8 thoughts on “Meaning and Meaninglessness in Spirituality

  1. Sandeep Bhalla

    “Knowledge but increases vertigo” is an apt phrase. I intend to use it some time. Problem with knowledge is that it gets out dated sooner than expected. Further what is not known, can not be defined.


    1. literary lew Post author

      This made me think of something else that T.S. Eliot said in the Four Quartets, “For last year’s words belong to last year’s language
      And next year’s words await another voice” I include more of the selection for the sake of context. And it is one of my favorite bits of Eliot:

      Last season’s fruit is eaten
      And the fullfed beast shall kick the empty pail.
      For last year’s words belong to last year’s language
      And next year’s words await another voice.
      But, as the passage now presents no hindrance
      To the spirit unappeased and peregrine
      Between two worlds become much like each other,
      So I find words I never thought to speak
      In streets I never thought I should revisit
      When I left my body on a distant shore.
      Since our concern was speech, and speech impelled us
      To purify the dialect of the tribe
      And urge the mind to aftersight and foresight,
      Let me disclose the gifts reserved for age
      To set a crown upon your lifetime’s effort.
      First, the cold friction of expiring sense
      Without enchantment, offering no promise
      But bitter tastelessness of shadow fruit
      As body and soul begin to fall asunder.
      Second, the conscious impotence of rage
      At human folly, and the laceration
      Of laughter at what ceases to amuse.
      And last, the rending pain of re-enactment
      Of all that you have done, and been; the shame
      Of motives late revealed, and the awareness
      Of things ill done and done to others’ harm
      Which once you took for exercise of virtue.
      Then fools’ approval stings, and honour stains.
      From wrong to wrong the exasperated spirit
      Proceeds, unless restored by that refining fire
      Where you must move in measure, like a dancer.’
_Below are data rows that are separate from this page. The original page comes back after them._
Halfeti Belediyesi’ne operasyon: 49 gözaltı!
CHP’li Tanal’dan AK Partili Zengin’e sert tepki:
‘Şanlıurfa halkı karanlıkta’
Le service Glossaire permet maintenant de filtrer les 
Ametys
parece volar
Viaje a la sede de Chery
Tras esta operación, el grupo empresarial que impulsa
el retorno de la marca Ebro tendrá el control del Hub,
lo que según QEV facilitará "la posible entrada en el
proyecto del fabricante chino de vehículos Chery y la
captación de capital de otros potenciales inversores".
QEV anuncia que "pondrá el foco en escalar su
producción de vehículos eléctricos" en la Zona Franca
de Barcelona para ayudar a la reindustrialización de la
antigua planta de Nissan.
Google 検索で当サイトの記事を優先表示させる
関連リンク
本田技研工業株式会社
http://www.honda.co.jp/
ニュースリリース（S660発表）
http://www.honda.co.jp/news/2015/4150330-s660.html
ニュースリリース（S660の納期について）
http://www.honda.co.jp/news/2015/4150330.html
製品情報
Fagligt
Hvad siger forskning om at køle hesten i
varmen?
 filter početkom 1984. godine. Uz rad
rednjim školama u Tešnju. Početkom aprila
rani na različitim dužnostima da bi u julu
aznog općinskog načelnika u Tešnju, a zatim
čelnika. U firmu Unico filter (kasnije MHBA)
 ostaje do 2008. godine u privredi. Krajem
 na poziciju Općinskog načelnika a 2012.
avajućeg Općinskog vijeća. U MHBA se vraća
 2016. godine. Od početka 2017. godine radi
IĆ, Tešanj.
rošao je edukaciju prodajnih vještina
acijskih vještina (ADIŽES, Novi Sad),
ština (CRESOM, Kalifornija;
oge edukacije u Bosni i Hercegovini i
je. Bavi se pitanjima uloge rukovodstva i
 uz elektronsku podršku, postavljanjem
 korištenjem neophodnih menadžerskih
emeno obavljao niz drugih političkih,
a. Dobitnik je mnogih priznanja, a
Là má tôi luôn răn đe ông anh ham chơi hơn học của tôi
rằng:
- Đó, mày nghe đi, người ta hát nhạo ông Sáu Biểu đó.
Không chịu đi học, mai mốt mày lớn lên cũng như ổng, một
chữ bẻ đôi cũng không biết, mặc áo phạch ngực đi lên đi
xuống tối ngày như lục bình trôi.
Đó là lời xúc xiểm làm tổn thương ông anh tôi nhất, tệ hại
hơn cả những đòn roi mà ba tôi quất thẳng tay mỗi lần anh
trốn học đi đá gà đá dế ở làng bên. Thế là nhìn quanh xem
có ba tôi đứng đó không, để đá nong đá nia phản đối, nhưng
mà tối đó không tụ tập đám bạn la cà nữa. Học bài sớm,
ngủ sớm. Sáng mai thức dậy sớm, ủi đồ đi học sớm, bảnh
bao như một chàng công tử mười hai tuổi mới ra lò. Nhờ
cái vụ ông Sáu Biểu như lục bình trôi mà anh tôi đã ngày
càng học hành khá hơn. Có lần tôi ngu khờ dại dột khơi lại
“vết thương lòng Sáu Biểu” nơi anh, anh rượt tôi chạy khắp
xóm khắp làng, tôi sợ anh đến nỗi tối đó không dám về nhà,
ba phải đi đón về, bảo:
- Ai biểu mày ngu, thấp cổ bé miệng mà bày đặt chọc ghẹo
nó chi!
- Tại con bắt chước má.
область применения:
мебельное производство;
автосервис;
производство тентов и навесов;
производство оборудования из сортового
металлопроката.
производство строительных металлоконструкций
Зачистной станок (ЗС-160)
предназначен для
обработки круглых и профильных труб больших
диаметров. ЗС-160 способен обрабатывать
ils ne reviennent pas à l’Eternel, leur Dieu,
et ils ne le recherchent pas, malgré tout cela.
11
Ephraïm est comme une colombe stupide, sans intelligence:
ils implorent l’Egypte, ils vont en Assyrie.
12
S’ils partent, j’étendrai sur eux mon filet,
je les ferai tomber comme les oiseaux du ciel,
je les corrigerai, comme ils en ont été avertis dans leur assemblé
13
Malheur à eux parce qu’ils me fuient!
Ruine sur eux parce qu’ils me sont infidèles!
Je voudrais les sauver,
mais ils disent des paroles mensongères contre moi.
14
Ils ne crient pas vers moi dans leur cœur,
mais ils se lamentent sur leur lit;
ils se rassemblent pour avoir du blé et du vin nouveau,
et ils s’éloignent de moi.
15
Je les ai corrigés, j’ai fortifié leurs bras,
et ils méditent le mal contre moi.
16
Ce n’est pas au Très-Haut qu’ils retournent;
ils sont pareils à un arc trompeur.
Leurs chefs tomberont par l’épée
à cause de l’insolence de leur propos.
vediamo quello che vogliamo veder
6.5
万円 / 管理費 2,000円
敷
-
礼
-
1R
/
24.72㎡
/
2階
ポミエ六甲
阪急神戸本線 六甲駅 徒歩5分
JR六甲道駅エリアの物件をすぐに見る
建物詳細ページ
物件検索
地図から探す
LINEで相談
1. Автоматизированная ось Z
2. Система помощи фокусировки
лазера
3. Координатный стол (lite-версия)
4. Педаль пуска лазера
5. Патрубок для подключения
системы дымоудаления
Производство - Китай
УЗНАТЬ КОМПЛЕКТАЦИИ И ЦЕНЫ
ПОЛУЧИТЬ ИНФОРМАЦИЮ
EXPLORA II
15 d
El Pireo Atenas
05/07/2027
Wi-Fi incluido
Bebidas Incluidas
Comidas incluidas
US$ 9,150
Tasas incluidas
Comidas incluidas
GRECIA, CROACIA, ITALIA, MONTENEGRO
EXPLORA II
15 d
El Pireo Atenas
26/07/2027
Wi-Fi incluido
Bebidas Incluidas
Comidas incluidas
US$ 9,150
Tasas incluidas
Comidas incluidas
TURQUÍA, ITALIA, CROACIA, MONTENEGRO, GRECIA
    1. literary lew Post author

      I remember some of TSE (and others) by heart and used to remember more of it as I deliberately memorized portions of poetry that gripped me. But as time has passed I’ve lost a lot of it…but then that is where Google has stepped in and helped me. I remember precious tidbits and with those tidbits I can readily obtain the rest. TSE”s Four Quartets is one of my very favorite works. And it reflects his deep influence by Eastern religious traditions. Thanks so much for the suggestion of Allama Iqbal. No, I have not heard of him but he is now on my reading list. I have been meaning to ask you to drop some names to me as your culture has such a rich spiritual, literary tradition. Thanks.


    2. literary lew Post author

      Thanks again for the suggestion of Allama Iqbal. I’m already delving into him and he is very interesting. I passionately love men and women through the ages who have deigned to “think” and not merely be thought by the prevailing ideology of the day. I really like this observation of his, though it is kind of scary to a Western honky like myself, “You the dwelles of the West, should know that
      the world of God is not a shop (of yours).
      Your imagined pure gold is about to lose it
      standard value (as fixed by you).
      Your civilization will commit suicide with its
      own daggers


  2. Sandeep Bhalla

    I have not read all he has written. But heard two of his works Shikwa or Complaint and Jawaab-e-shikwa or Reply to complaint in Udu as I understand and speak a little of Urdu as well. The rumour has it that he wrote Shikwa before the partition of India and Pakistan and when he was denied entry into ppakistan he undid himself by countering his own ‘complaint’ with ‘reply’. As regards the words quoted above I think that it can be said about the every organized religion which after a time become a prison of rituals rather than practical substance. Verses are interpreted to do anything and everything.